FREDERICTON — The Canadian Civil Liberties Association has filed a court action seeking to overturn a key section of New Brunswick's new policy on sexual orientation and gender identity in schools.

The province's Policy 713 says students under 16 must get parental consent before changing their preferred first names or pronouns at school.

Education Minister Bill Hogan says guidance counsellors, psychologists, and social workers can use preferred names, but teachers don't have that option for students under 16 unless parents have agreed.

The document filed in the New Brunswick Court of King’s Bench Wednesday says the change in the policy -- previously parental consent was not required -- makes schools less safe and welcoming for LGBTQ students.

It alleges the policy change creates "restrictive and harmful" rules that apply only to transgender and gender-diverse students.

The civil liberties group is asking for the court to overturn the changes to Policy 713 related to self-identification and to declare that parts of the policy are contrary to both the Canadian Charter of Rights and Freedoms and provincial legislation.
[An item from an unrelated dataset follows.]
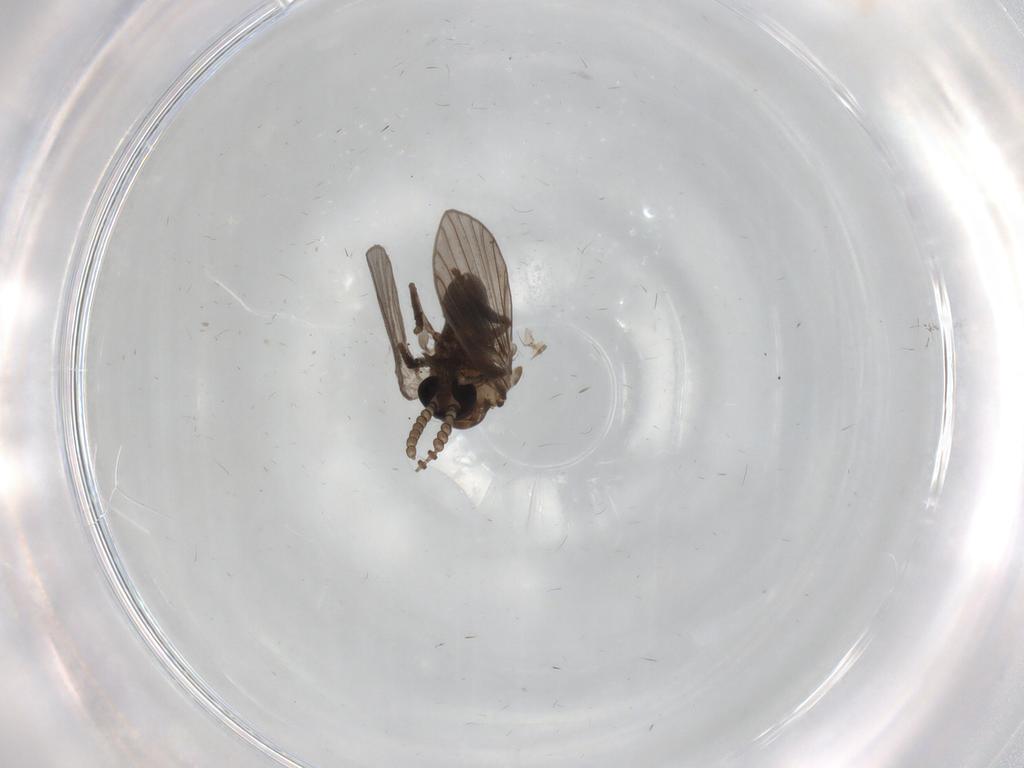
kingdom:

None of the allegations have been proven in court, and the Education Department said in a statement that it does not comment on matters before the courts.
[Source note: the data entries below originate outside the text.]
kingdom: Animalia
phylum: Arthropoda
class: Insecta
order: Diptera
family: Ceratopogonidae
The court document alleges that the changes to Policy 713 were made following "a flawed and unfair process by a minister who exhibited a 'closed mind' and a reasonable apprehension of bias." It goes on to say the minister's statements reveal "a decision-making process that was capricious, arbitrary, and insufficiently justified."

The province's child and youth advocate Kelly Lamrock has said forcing nonbinary and transgender students to use a name they don't identify with is a violation of their Charter rights.
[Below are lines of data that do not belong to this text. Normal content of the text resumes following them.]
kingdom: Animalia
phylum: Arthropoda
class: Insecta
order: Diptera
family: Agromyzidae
The Canadian Civil Liberties Association also alleges the changes to Policy 713 violate the Charter rights of LGBTQ students, specifically the right to equality and non-discrimination, the right to liberty and security of the person, and the right to freedom of expression.

"These changes cannot be justified in a free and democratic society that is committed to protecting the best interests of children and should be quashed or declared of no force and effect," the court document says.

It says the original Policy 713 was consistent with pediatric and education guidelines, and a failure to affirm an LGBTQ student's identity can lead to negative educational and health outcomes, including increased risk of depression, anxiety, eating disorders, self-harm, and suicide.

"The minister’s changes to Policy 713 are not proportionate. Harming and disadvantaging children in the name of parental interests is antithetical to any notion of (proportionality)," it says.